TASK OBJECTIVE: Please copy the material word for word, from its first line through the line containing "Reading left to right, what", including that line.

DATA:
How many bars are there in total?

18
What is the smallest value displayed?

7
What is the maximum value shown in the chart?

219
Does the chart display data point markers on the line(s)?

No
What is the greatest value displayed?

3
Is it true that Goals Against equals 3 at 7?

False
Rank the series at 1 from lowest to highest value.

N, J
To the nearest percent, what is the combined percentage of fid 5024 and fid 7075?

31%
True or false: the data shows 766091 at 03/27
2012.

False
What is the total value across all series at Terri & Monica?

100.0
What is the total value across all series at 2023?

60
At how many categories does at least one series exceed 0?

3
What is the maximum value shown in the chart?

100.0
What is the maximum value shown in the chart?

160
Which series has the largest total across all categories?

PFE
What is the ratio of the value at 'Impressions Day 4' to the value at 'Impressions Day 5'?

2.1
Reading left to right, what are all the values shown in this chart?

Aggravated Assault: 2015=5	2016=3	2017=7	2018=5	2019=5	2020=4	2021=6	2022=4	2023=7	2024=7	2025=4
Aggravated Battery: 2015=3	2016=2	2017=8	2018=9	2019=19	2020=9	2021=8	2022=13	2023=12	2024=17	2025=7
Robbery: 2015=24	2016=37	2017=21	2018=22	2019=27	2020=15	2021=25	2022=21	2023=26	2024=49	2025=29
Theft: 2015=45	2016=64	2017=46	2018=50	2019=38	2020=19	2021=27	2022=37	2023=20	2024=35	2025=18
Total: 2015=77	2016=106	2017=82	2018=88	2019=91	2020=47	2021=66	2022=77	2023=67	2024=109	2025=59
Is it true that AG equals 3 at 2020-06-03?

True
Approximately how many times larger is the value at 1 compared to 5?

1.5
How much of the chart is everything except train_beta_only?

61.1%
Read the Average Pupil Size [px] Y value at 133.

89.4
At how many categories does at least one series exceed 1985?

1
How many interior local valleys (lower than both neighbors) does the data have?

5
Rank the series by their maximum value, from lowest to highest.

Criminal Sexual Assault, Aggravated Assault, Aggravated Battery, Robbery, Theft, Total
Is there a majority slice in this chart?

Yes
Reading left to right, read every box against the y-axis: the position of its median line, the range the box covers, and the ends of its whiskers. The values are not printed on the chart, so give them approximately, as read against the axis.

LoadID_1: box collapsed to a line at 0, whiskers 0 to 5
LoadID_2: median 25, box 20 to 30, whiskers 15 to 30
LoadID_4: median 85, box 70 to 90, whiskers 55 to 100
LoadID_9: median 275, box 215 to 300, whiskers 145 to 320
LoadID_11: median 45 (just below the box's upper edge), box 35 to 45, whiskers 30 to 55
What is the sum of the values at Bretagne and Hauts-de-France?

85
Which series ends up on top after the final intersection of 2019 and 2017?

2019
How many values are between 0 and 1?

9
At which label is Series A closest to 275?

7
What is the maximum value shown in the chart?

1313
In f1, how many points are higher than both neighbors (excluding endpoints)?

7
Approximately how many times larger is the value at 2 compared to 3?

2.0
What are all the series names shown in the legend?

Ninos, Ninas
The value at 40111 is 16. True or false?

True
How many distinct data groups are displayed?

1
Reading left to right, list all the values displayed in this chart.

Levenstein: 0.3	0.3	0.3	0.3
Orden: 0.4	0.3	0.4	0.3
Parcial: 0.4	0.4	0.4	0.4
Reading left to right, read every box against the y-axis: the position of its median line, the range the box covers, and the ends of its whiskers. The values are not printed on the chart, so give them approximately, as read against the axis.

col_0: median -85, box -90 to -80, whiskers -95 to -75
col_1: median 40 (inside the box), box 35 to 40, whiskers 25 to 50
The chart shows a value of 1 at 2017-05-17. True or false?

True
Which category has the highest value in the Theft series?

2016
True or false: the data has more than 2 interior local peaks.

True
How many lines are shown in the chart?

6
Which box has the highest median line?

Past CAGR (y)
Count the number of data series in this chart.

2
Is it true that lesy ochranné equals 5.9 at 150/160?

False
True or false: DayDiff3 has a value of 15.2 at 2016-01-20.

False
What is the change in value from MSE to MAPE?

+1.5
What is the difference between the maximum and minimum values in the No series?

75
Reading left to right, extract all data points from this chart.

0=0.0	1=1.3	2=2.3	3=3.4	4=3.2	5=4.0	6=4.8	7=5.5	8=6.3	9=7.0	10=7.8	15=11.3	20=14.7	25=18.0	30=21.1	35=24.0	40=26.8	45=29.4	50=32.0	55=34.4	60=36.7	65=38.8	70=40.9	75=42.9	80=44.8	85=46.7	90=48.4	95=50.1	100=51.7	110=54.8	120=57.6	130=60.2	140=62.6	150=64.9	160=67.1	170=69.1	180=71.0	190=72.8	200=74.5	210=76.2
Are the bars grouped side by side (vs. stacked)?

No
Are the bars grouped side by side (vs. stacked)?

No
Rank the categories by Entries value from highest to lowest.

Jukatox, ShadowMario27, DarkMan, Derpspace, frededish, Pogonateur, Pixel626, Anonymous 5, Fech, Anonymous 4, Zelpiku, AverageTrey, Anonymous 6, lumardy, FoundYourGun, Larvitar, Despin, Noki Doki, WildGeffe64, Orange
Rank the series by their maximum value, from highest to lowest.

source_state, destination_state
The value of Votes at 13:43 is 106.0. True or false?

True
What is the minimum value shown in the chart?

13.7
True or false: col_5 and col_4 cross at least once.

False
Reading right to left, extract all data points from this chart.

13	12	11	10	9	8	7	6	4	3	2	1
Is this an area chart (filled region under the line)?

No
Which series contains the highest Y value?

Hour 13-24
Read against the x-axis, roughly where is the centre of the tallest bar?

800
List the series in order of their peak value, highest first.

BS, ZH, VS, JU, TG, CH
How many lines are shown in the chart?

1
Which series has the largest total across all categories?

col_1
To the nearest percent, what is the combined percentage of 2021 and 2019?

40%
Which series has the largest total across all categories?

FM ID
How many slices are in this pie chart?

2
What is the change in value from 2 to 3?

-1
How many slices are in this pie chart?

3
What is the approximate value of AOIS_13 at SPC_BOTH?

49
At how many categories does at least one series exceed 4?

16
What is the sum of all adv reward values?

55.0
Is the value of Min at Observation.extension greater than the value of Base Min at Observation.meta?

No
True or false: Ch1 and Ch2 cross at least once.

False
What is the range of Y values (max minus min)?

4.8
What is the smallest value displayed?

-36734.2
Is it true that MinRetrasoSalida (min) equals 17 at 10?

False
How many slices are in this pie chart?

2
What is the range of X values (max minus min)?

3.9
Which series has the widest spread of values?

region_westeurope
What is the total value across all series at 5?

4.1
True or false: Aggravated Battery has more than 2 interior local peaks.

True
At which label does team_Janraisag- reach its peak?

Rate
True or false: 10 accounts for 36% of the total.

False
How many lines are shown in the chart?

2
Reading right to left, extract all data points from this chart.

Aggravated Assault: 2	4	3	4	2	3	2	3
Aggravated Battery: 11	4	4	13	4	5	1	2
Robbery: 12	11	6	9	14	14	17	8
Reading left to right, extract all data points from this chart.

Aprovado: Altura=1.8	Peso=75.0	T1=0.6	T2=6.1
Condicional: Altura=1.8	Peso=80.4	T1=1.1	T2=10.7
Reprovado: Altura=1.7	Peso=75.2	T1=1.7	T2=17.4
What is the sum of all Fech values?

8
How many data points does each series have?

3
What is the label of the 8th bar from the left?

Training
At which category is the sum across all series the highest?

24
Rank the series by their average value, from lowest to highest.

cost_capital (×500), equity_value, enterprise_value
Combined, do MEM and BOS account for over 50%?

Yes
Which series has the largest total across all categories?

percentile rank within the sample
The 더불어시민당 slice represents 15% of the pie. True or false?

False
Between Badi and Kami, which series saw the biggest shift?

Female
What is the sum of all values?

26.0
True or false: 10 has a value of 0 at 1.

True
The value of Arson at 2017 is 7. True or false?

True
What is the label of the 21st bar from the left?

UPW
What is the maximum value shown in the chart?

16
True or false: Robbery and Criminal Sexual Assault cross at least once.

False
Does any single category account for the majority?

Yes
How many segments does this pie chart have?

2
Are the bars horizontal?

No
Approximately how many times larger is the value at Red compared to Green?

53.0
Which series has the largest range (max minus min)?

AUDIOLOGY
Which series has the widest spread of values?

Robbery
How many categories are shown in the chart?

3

WRITTEN ANSWER:
How many bars are there in total?

18
What is the smallest value displayed?

7
What is the maximum value shown in the chart?

219
Does the chart display data point markers on the line(s)?

No
What is the greatest value displayed?

3
Is it true that Goals Against equals 3 at 7?

False
Rank the series at 1 from lowest to highest value.

N, J
To the nearest percent, what is the combined percentage of fid 5024 and fid 7075?

31%
True or false: the data shows 766091 at 03/27
2012.

False
What is the total value across all series at Terri & Monica?

100.0
What is the total value across all series at 2023?

60
At how many categories does at least one series exceed 0?

3
What is the maximum value shown in the chart?

100.0
What is the maximum value shown in the chart?

160
Which series has the largest total across all categories?

PFE
What is the ratio of the value at 'Impressions Day 4' to the value at 'Impressions Day 5'?

2.1
Reading left to right, what are all the values shown in this chart?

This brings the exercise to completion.